Material shown:
::::

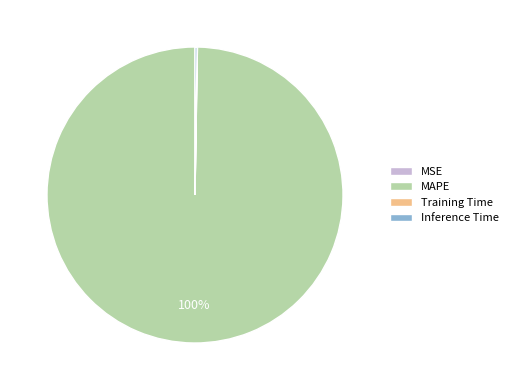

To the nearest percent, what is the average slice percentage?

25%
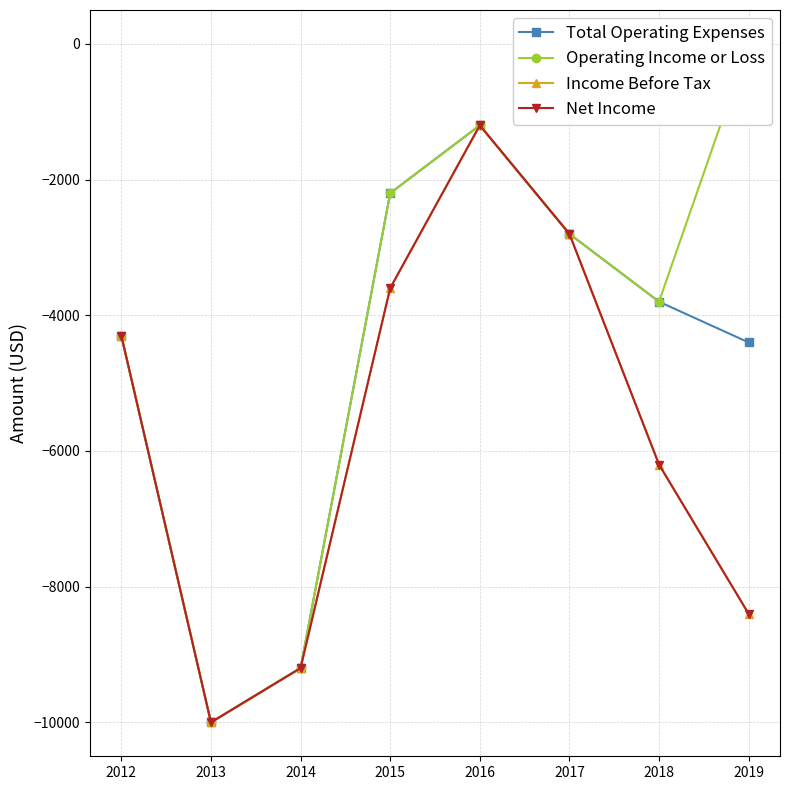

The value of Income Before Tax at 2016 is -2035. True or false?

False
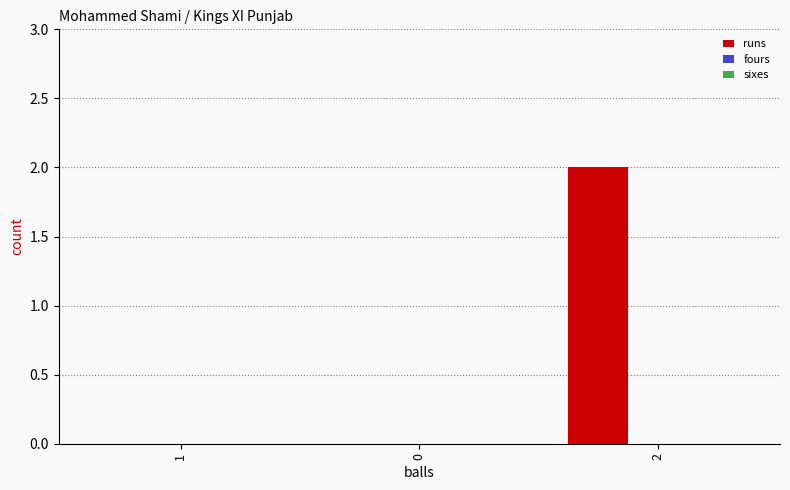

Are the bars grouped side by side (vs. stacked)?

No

::::

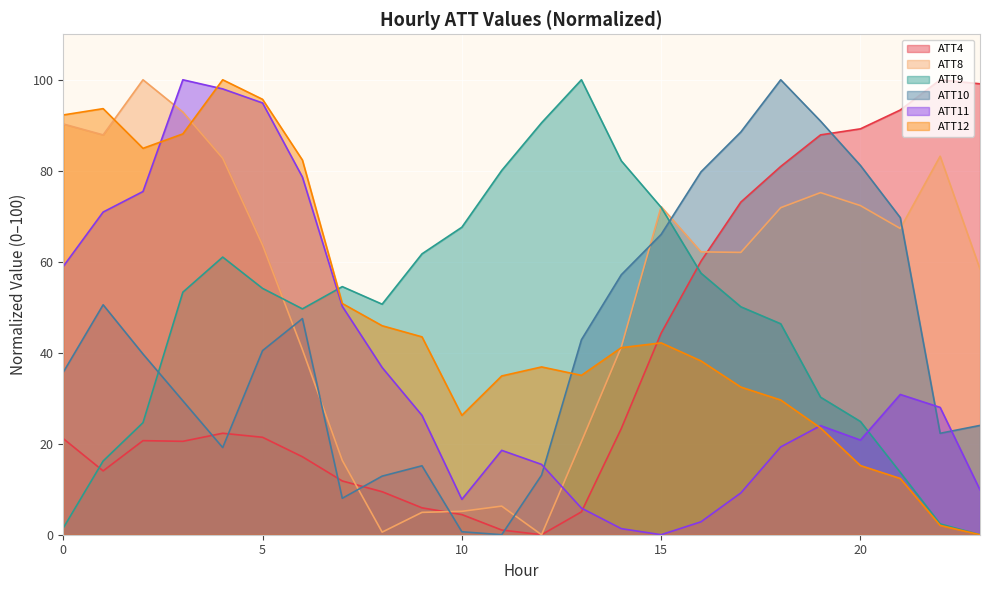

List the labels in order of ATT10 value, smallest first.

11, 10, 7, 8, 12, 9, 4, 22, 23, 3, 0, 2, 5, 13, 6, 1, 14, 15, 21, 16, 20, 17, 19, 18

::::

Swap "labels" for "categories" in the rows that begin with the line containing "List the labels" and end with the line containing "20, 17, 19, 18". Give back only those lines, leaving everything else in them unchanged.

List the categories in order of ATT10 value, smallest first.

11, 10, 7, 8, 12, 9, 4, 22, 23, 3, 0, 2, 5, 13, 6, 1, 14, 15, 21, 16, 20, 17, 19, 18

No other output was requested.